__The task__. From the following material, say how many lines have "edges" in them; write only the number.

__Data section__.
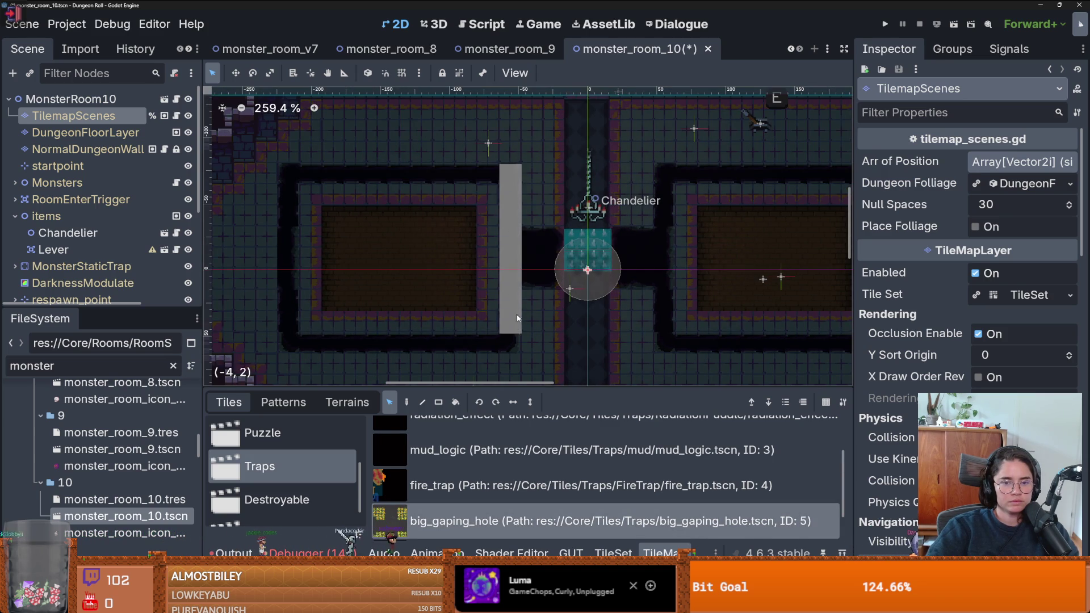
key("Escape")
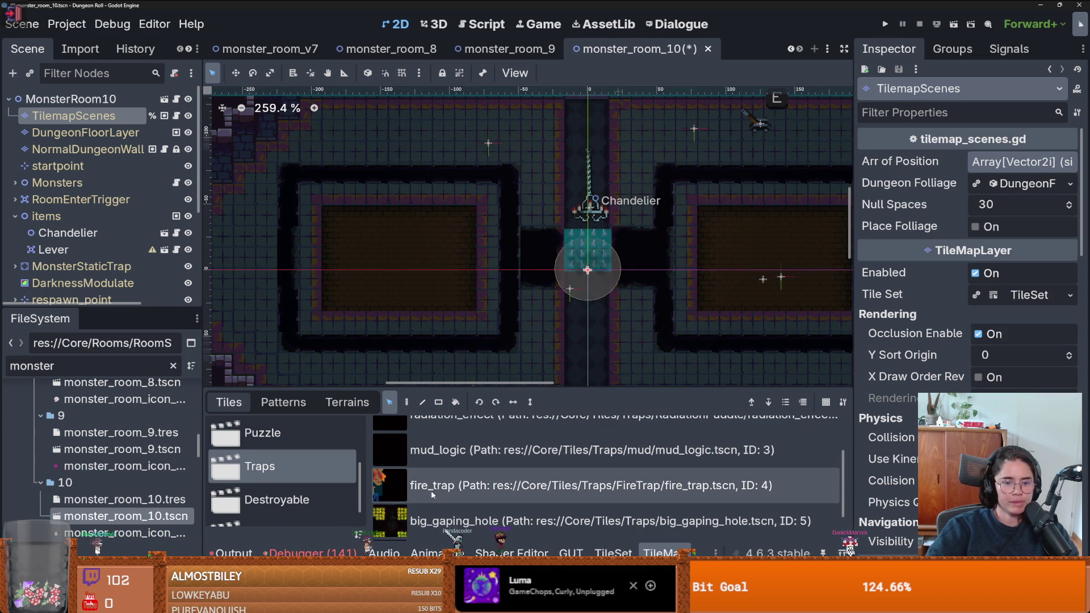
left_click(397, 520)
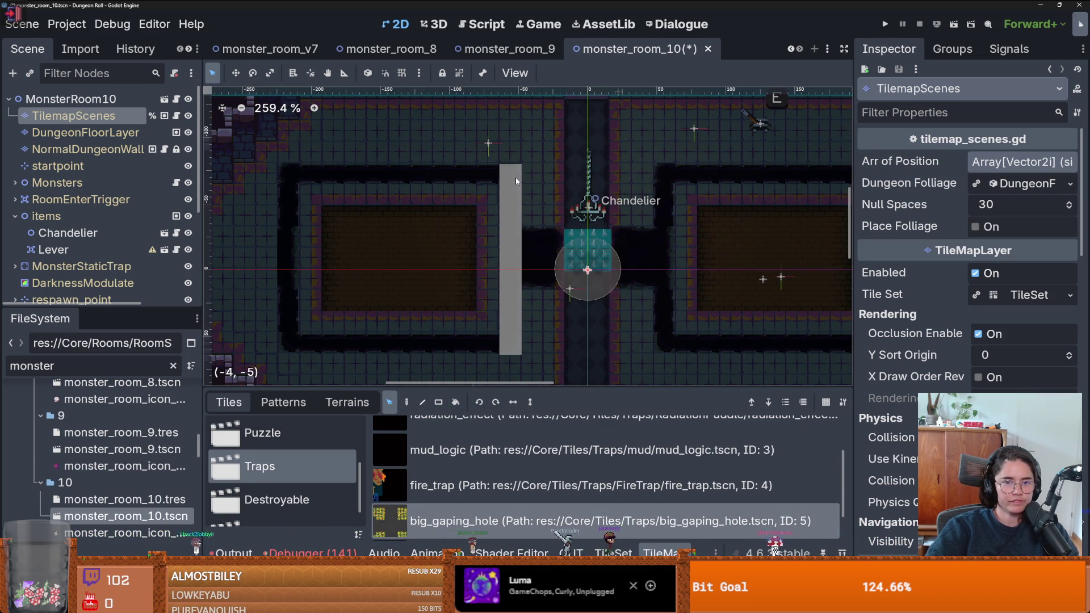
key("Escape")
left_click(459, 480)
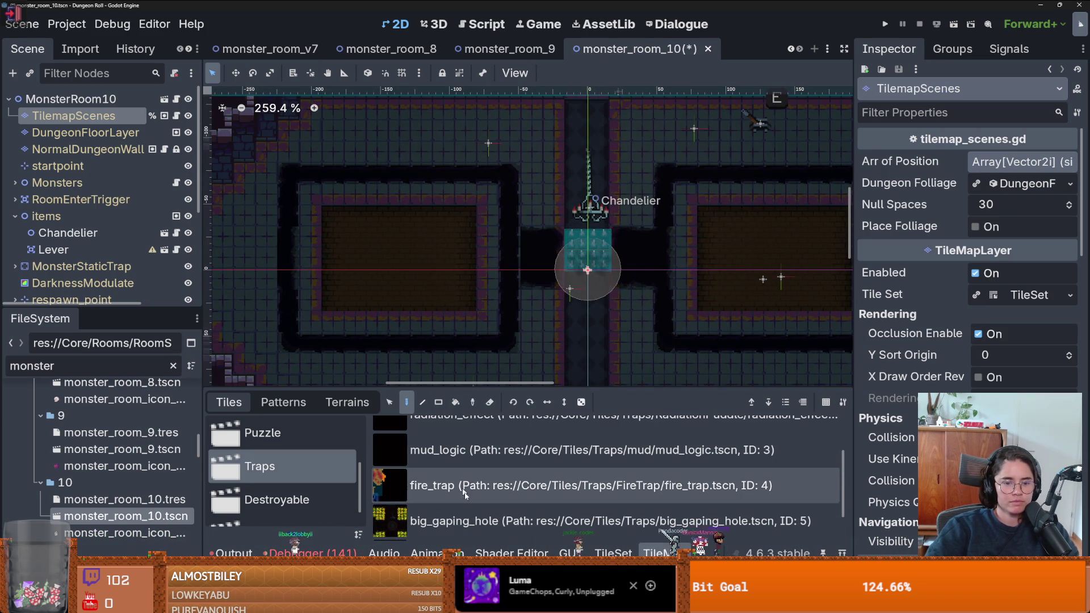
scroll(467, 502, "down", 1)
left_click(467, 494)
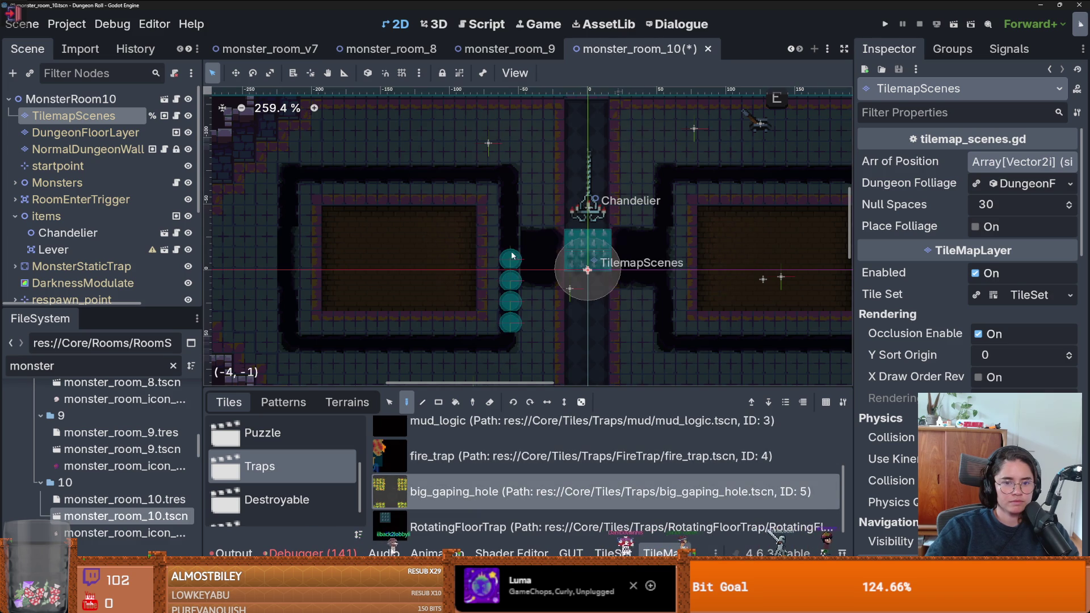
left_click(423, 402)
Line the left room's top, left, and bottom edges with big_gaping_hole traps
mouse_move(510, 344)
left_mouse_down()
mouse_move(517, 187)
mouse_move(289, 176)
left_mouse_up()
left_click_drag(290, 176, 290, 345)
mouse_move(290, 345)
left_mouse_down()
mouse_move(486, 356)
mouse_move(500, 344)
left_mouse_up()
mouse_move(534, 280)
left_mouse_down()
mouse_move(533, 238)
mouse_move(555, 280)
left_mouse_up()
Line the right room's edges and the corridor beside the central hole with big_gaping_hole traps
scroll(417, 257, "right", 5)
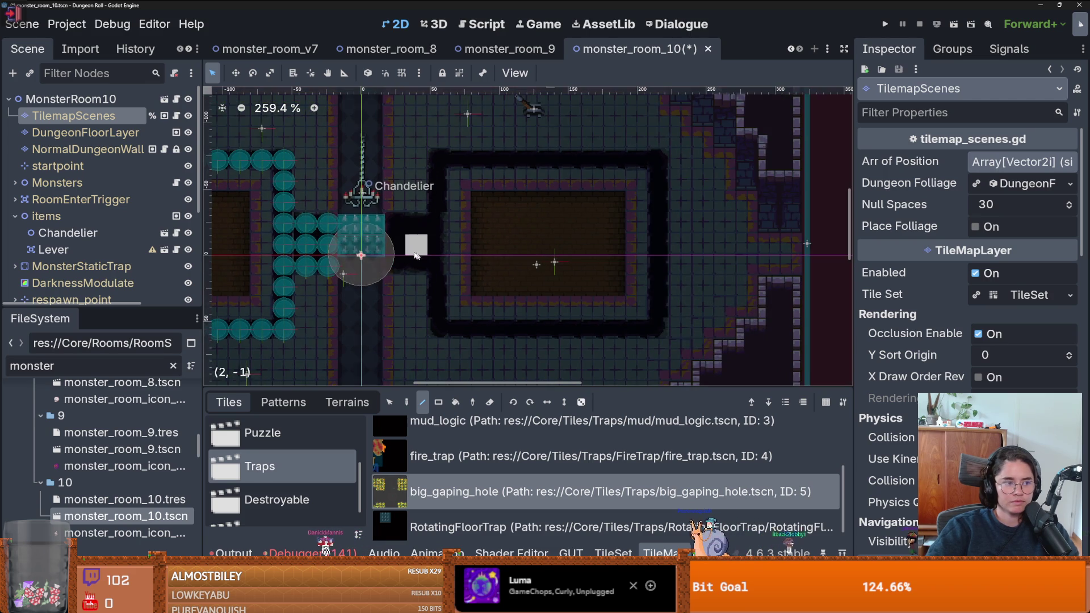
left_click_drag(401, 231, 420, 267)
left_click_drag(438, 161, 437, 329)
mouse_move(437, 330)
left_mouse_down()
mouse_move(659, 329)
mouse_move(659, 160)
mouse_move(461, 160)
left_mouse_up()
scroll(527, 260, "down", 4)
scroll(594, 266, "down", 1)
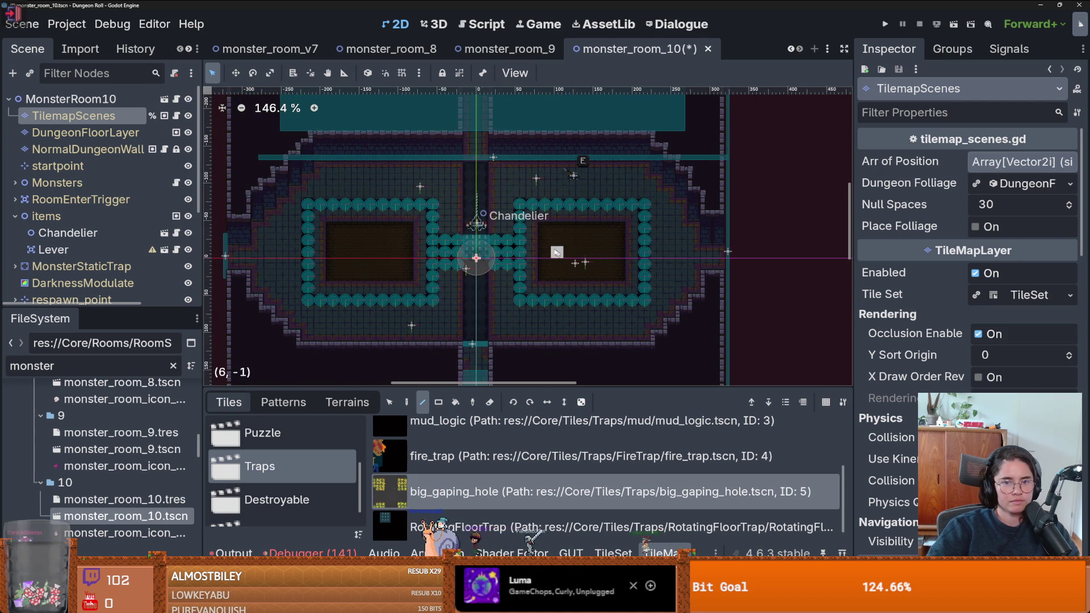
scroll(319, 438, "up", 2)
scroll(319, 438, "up", 1)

__Response to the task__. 2